BEGIN Given text

Network traffic flow when using a secured workspace

When your Azure Machine Learning workspace and associated resources are secured in an Azure Virtual Network, it changes the network traffic between resources. Without a virtual network, network traffic flows over the public internet or within an Azure data center. Once a virtual network (VNet) is introduced, you may also want to harden network security. For example, blocking inbound and outbound communications between the VNet and public internet. However, Azure Machine Learning requires access to some resources on the public internet. For example, Azure Resource Management is used for deployments and management operations.

This article lists the required traffic to/from the public internet. It also explains how network traffic flows between your client development environment and a secured Azure Machine Learning workspace in the following scenarios:

  • Using Azure Machine Learning studio to work with:

    • Your workspace
    • AutoML
    • Designer
    • Datasets and datastores

    Tip

    Azure Machine Learning studio is a web-based UI that runs partially in your web browser, and makes calls to Azure services to perform tasks such as training a model, using designer, or viewing datasets. Some of these calls use a different communication flow than if you are using the SDK, CLI, REST API, or VS Code.

END Given text
BEGIN Information

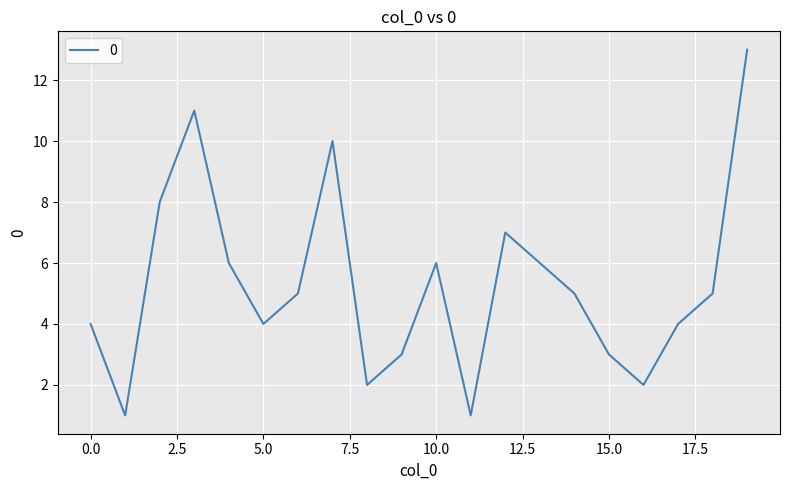

What is the maximum value shown in the chart?

13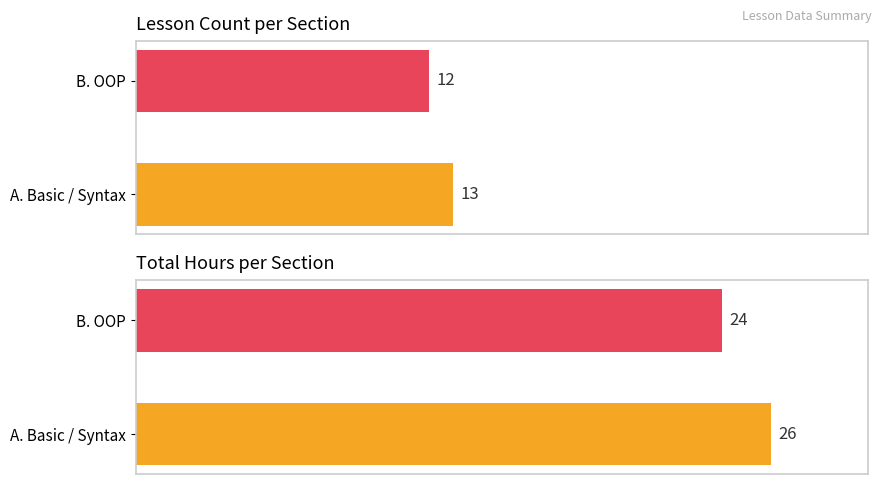

What is the sum of the Lesson Count values at A. Basic / Syntax and B. OOP?

25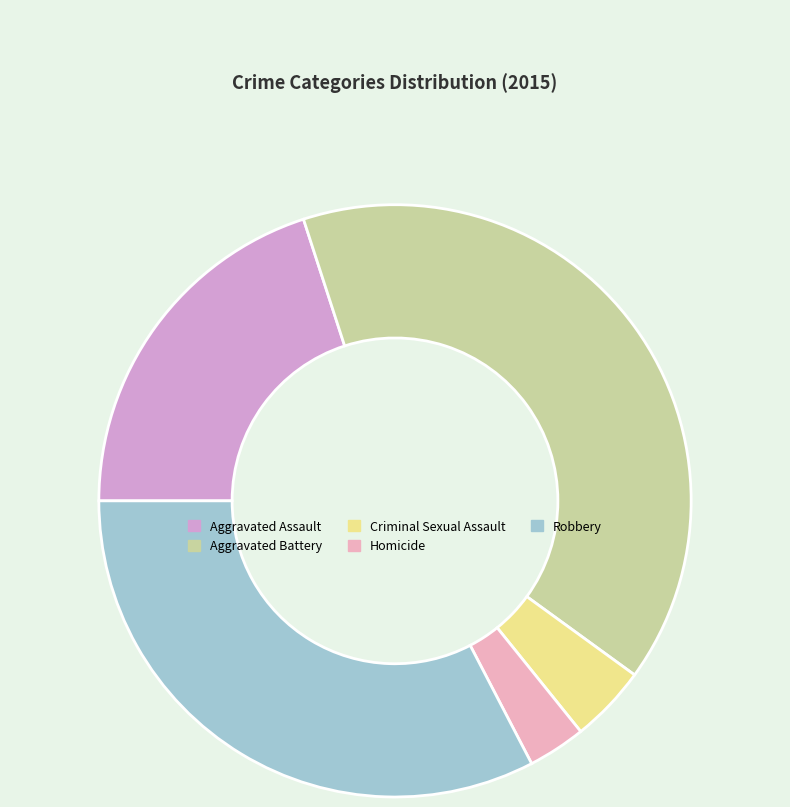

What percentage is the Homicide slice, to the nearest percent?

3%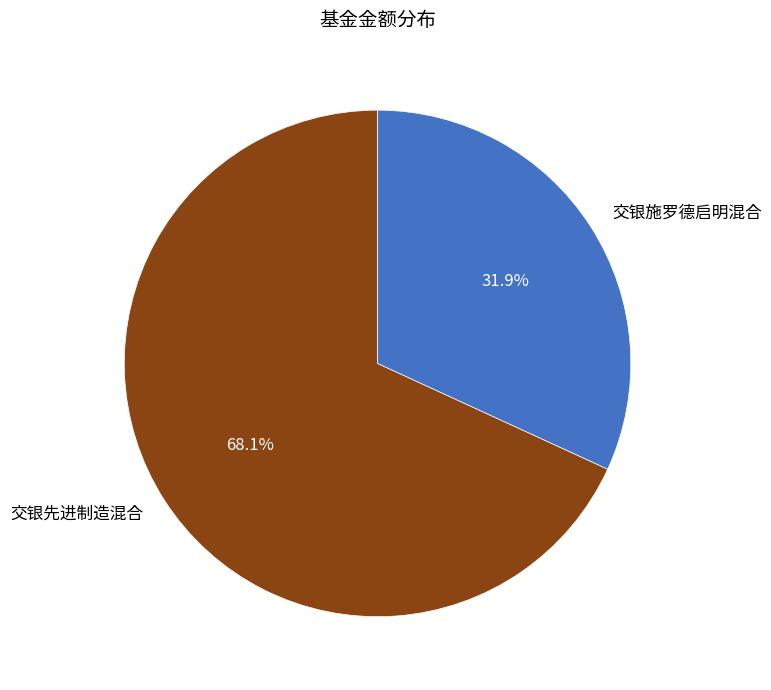

How many segments does this pie chart have?

2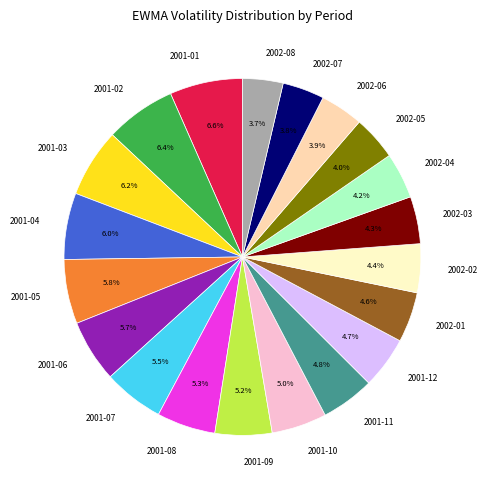

The 2001-02 slice represents 6% of the pie. True or false?

True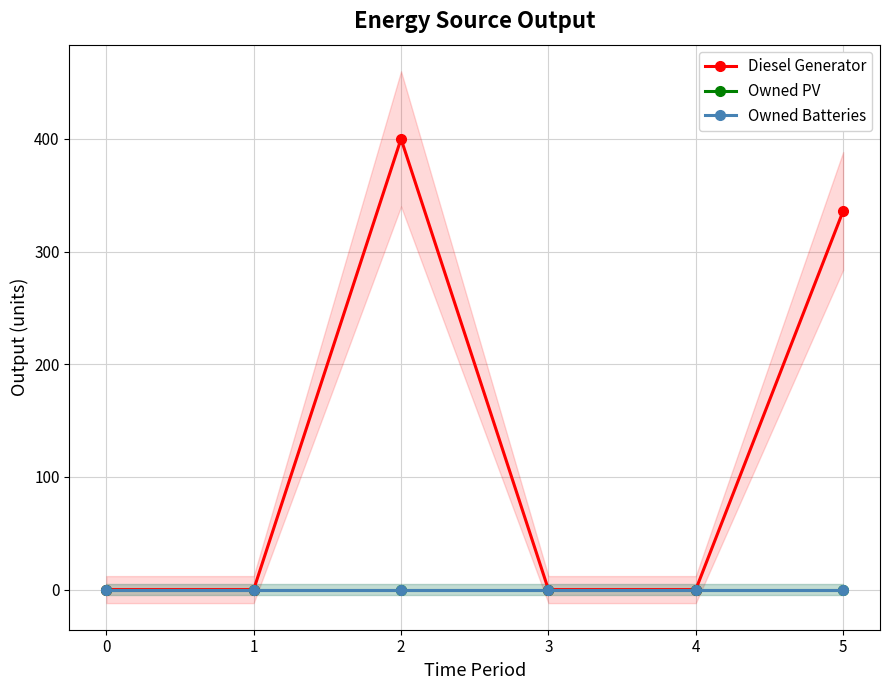

True or false: Diesel Generator has a value of -250 at 3.

False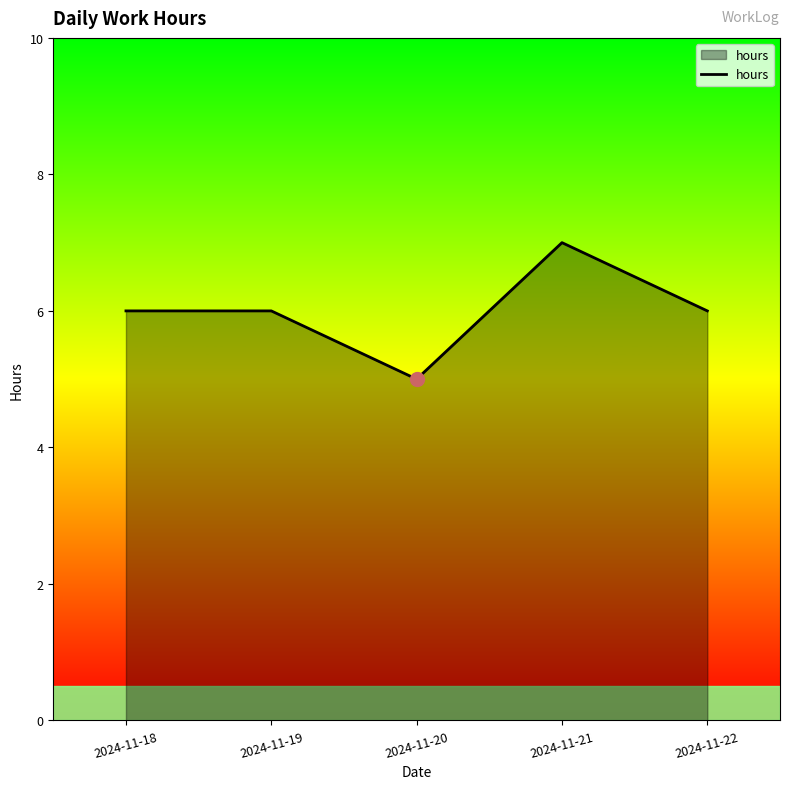

Is it true that the value at 2024-11-21 is 7?

True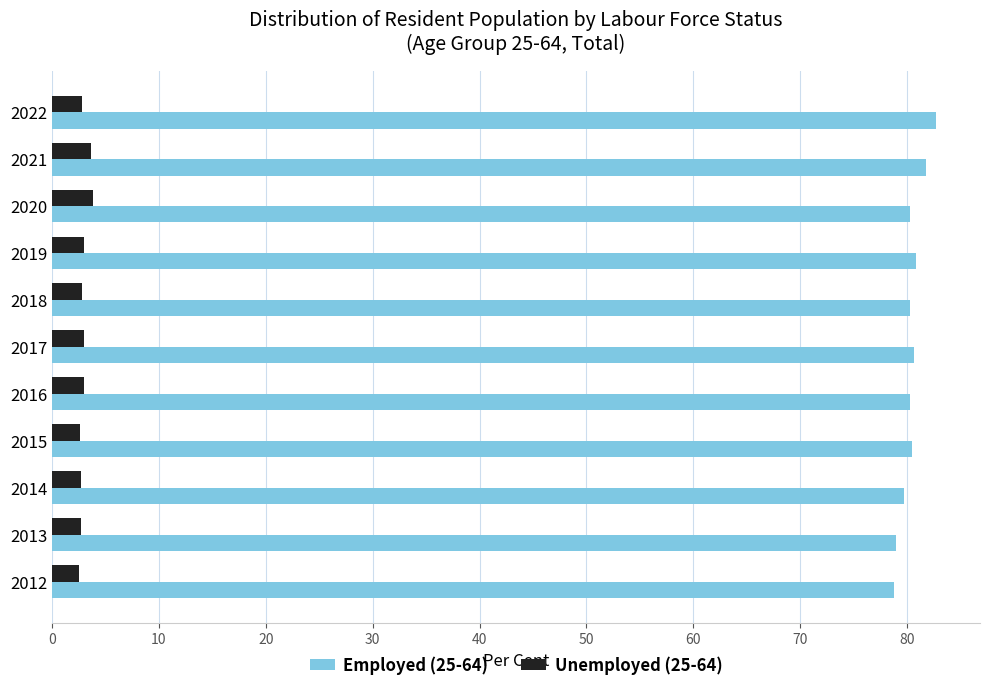

The value of Unemployed (25-64) at 2015 is 2.6. True or false?

True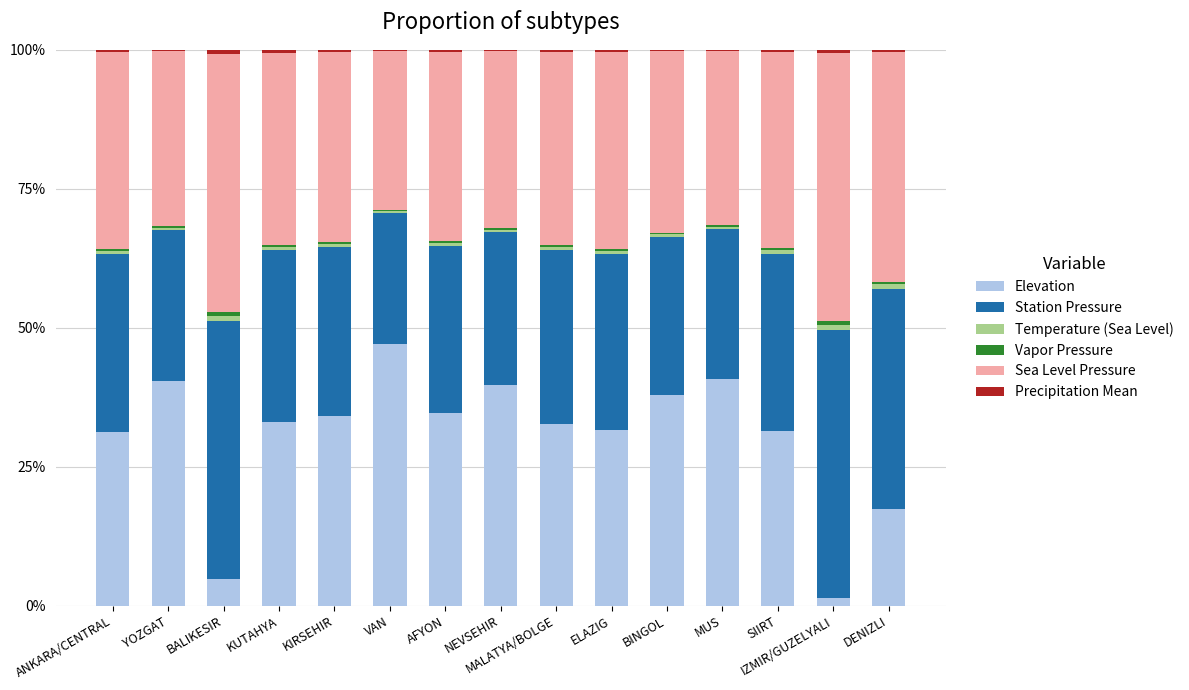

What is the highest value of the Elevation series?

47.1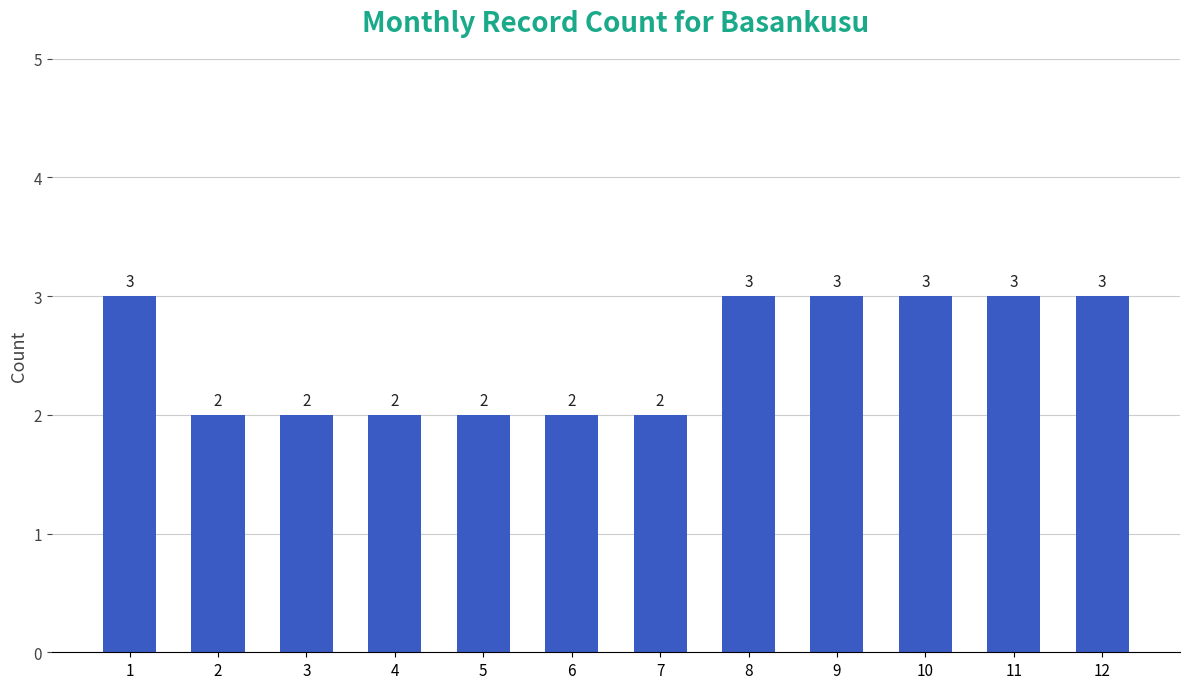

Count the values in the range 2 to 3.

12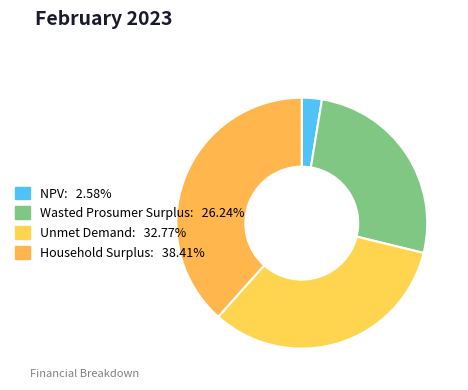

To the nearest percent, what is the difference between the largest and smallest slice percentages?

36%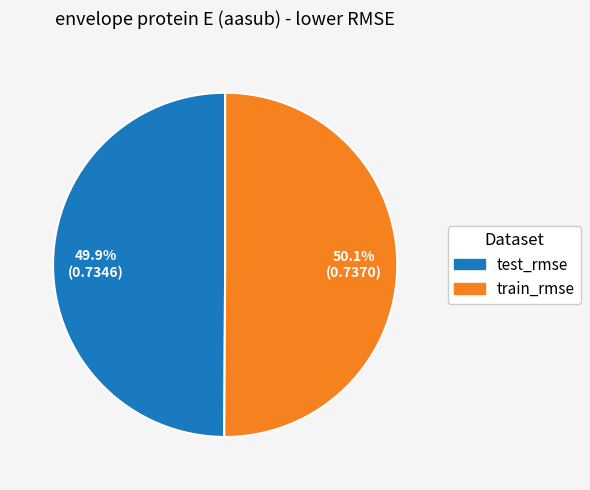

Is there any slice that represents more than half of the pie?

Yes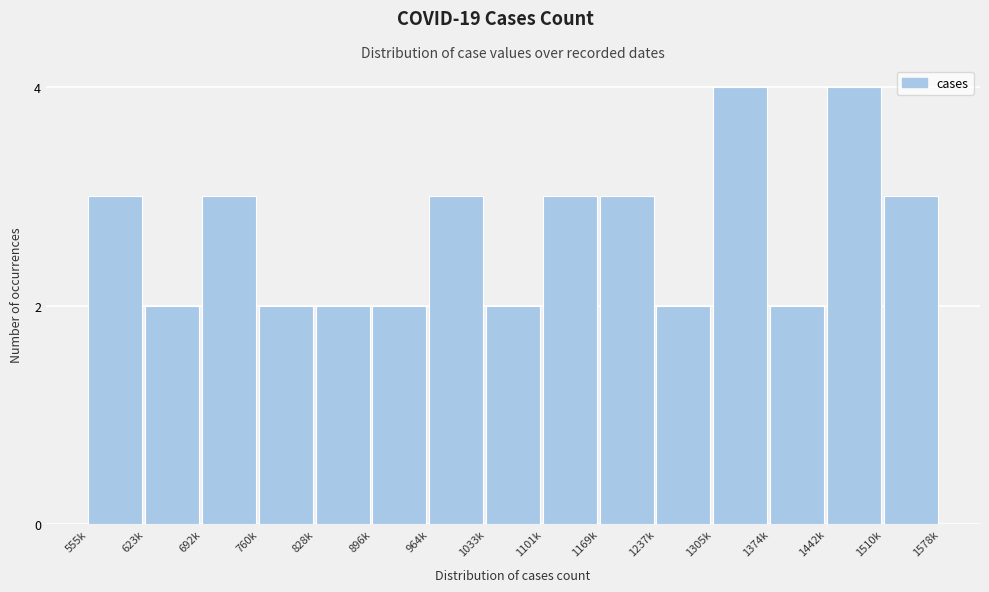

Reading left to right, list all the values displayed in this chart.

3	2	3	2	2	2	3	2	3	3	2	4	2	4	3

END Information

◆ Aim of the exercise: Repeat word for word everything from "Azure Machine Learning studio is" down to "or VS Code." in the text on network traffic in a secured workspace.

◆ Your response:
Azure Machine Learning studio is a web-based UI that runs partially in your web browser, and makes calls to Azure services to perform tasks such as training a model, using designer, or viewing datasets. Some of these calls use a different communication flow than if you are using the SDK, CLI, REST API, or VS Code.